Furthermore, bearing in mind that production agreements are unlikely to pose a constraint on competition when the parties involved in the agreement do not enjoy high market powers, the Board analysed the market shares attributed to the Parties' overlapping activities in order to assess the effects of the Transaction on competition. In this regard, the Board found that Anadolu Group and Kök Ulaşım (through its affiliated company, Karsan) were active in the market for passenger cars and light commercial vehicles, while BMC was active in the market for heavy commercial vehicles. In light of the fact that these two markets are related to one another, the Board reviewed the market shares of Anadolu Group, Karsan and BMC in the markets for both (i) passenger cars and light commercial vehicles, and (ii) heavy commercial vehicles, and concluded that they did not reveal or indicate any elevated market power that would raise any competition law concerns. The Board reached a similar conclusion with regard to the markets for electricity generation (in which Zorlu is active through a subsidiary) and electricity distribution (where Turkcell is a retailer of electricity services). With respect to the battery manufacturing market, in which the affiliates of TOBB and Zorlu are active, the Board deemed that the market shares of these undertakings were unlikely to result in constraints on competition, as TOBB's activities concerning batteries focused on the defense industry, while Zorlu's activities primarily concerned electric vehicles.

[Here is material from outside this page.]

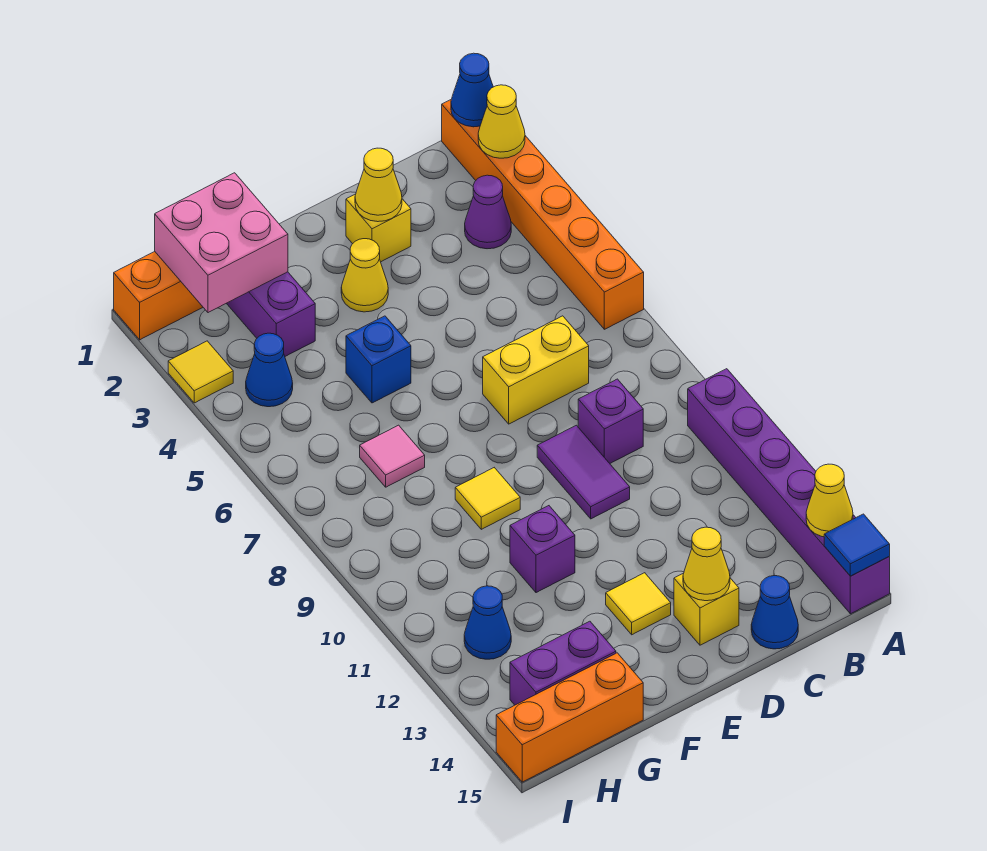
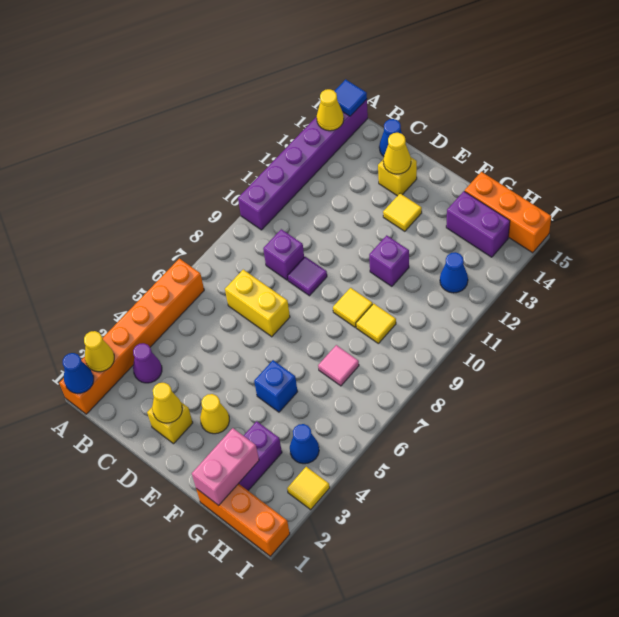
purple 1x2 tile [537,425,630,519] -> purple 1x1 tile [288,257,327,296]
pink 2x2 brick [155,173,288,313] -> pink 1x2 brick [192,428,259,505]
none -> yellow 1x1 tile [356,303,396,343]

Finally, the Board determined that, since the JV would essentially produce electrically powered vehicles (and would not manufacture products that would be used as inputs for the Parties' businesses), the Transaction would not lead to "commonality of costs". Moreover, the Board found that the SPA did not include any provisions that would give rise to a collusive outcome or bring about an information exchange leading to market foreclosure.

As a result, the Board ultimately concluded that the SPA and the JV did not have the object or effect of restricting competition. Therefore, the Board granted negative clearance to the Transaction Agreements, pursuant to Article 8 of the Law No. 4054.

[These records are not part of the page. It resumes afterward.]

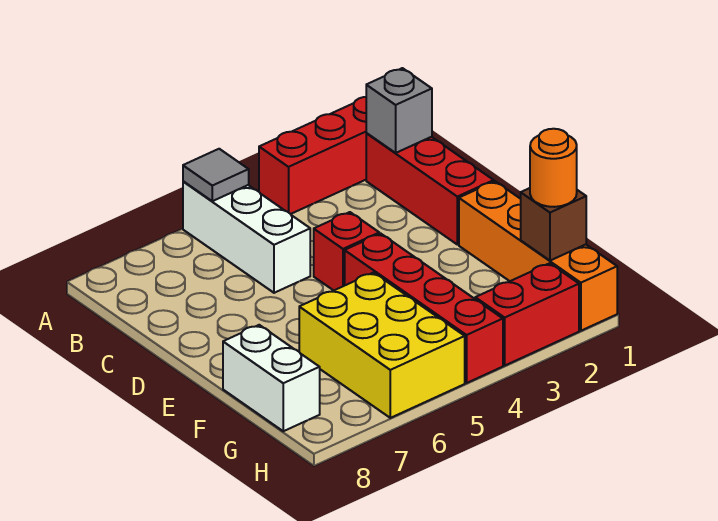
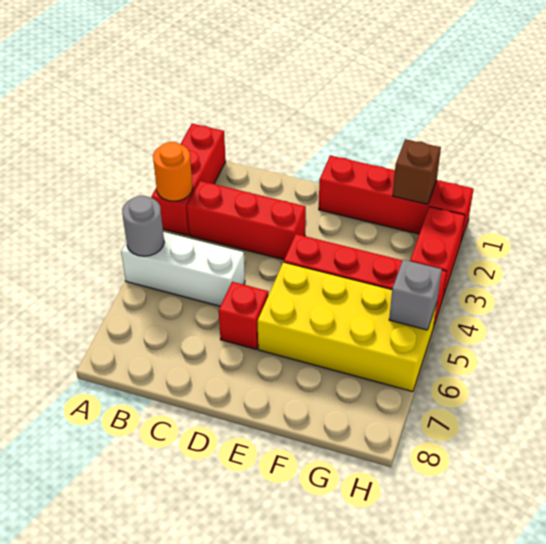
grey 1x1 tile [183,149,249,201] -> grey 1x1 round brick [122,196,164,256]
red 1x3 brick [366,133,494,245] -> red 1x3 brick moved to [187,181,306,260]
grey 1x1 brick [366,68,432,153] -> grey 1x1 brick moved to [389,260,442,330]
red 1x1 brick [314,212,379,291] -> red 1x1 brick moved to [219,282,269,349]
orange 1x4 brick [459,181,617,331] -> red 1x4 brick [319,155,473,244]
yellow 2x3 brick [299,273,465,418] -> yellow 2x4 brick [258,262,437,392]
white 1x2 brick [223,325,320,431] -> none
orange 1x1 round brick [530,129,577,207] -> orange 1x1 round brick moved to [153,142,193,201]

This article was first published in Legal Insights Quarterly by ELIG Gürkaynak Attorneys-at-Law in March 2019. A link to the full Legal Insight Quarterly may be found here.


Footnotes

1. The Board's decision dated September 26,2018, and numbered 18-34/566-279.

2. Taking into account the current market positions of the Parties in the automobile sector, and considering that none of the Parties had produced electrically powered cars prior to the Transaction, the Board did not find it necessary to provide a precise relevant product market definition in this case, and hence, left the relevant product market definition open.